**Texto de origem**
--
SANTIAGO DO BOQUEIRÃO, TERRA DOS POETAS

Marilene Pacheco Teubner

Recebi o convite da casa do Poeta de Santiago/RS, no dia 05 de janeiro de 2010. Estava entre os agraciados com a oportunidade de participar do II Encontro de Escritores do MERCOSUL e do I Fórum de Literatura da América Latina, de 22 a 24 de janeiro. Esperava-se a presença de argentinos, uruguaios, paraguaios e brasileiros de todos os cantos para curtir a oralidade e a palavra escrita.

A primeira reação ao ler o convite foi: não poderei ir. Menos de 15 dias para levantar verbas e providenciar passagem para um lugar tão distante de minha realidade. Dias depois, aquele convite permanecia vivo em minha mente. E eu pensava: por que Santiago, por que quero ir para lá? Num impulso faltando apenas uma semana decidi que eu deveria ir e enfrentar todos os obstáculos. Pedi apoio à Prefeitura de Urânia/SP, onde moro, e arrecadei com meus irmãos e através de rifas o suficiente para completar o dinheiro das passagens. Eu tinha que ir: estava decidida.

Depois de alguns imprevistos e mais de 20 horas de viagem chego a Santiago, a mais de 3.000 km de minha pequena Urânia, cansada e intrigada com minha decisão.
--
**O que fazer**
A. Indique se cada afirmação concorda com o relato, respondendo sim ou não e citando as palavras do relato que decidem a questão: (i) o convite foi recebido em 5 de janeiro de 2010; (ii) a narradora decidiu ir a Santiago logo que leu o convite; (iii) a viagem até Santiago durou menos de 10 horas.
B. Segundo o relato, em que cidade mora a narradora?
Os itens provêm de outra fonte, sem relação com o relato.
--
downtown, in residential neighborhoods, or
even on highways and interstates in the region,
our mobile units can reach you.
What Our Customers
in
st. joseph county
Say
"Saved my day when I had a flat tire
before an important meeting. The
--
**Respostas do exercício**
A.
(i) Sim: "Recebi o convite da casa do Poeta de Santiago/RS, no dia 05 de janeiro de 2010."
(ii) Não: "A primeira reação ao ler o convite foi: não poderei ir."
(iii) Não: "Depois de alguns imprevistos e mais de 20 horas de viagem chego a Santiago".

B. Em Urânia/SP.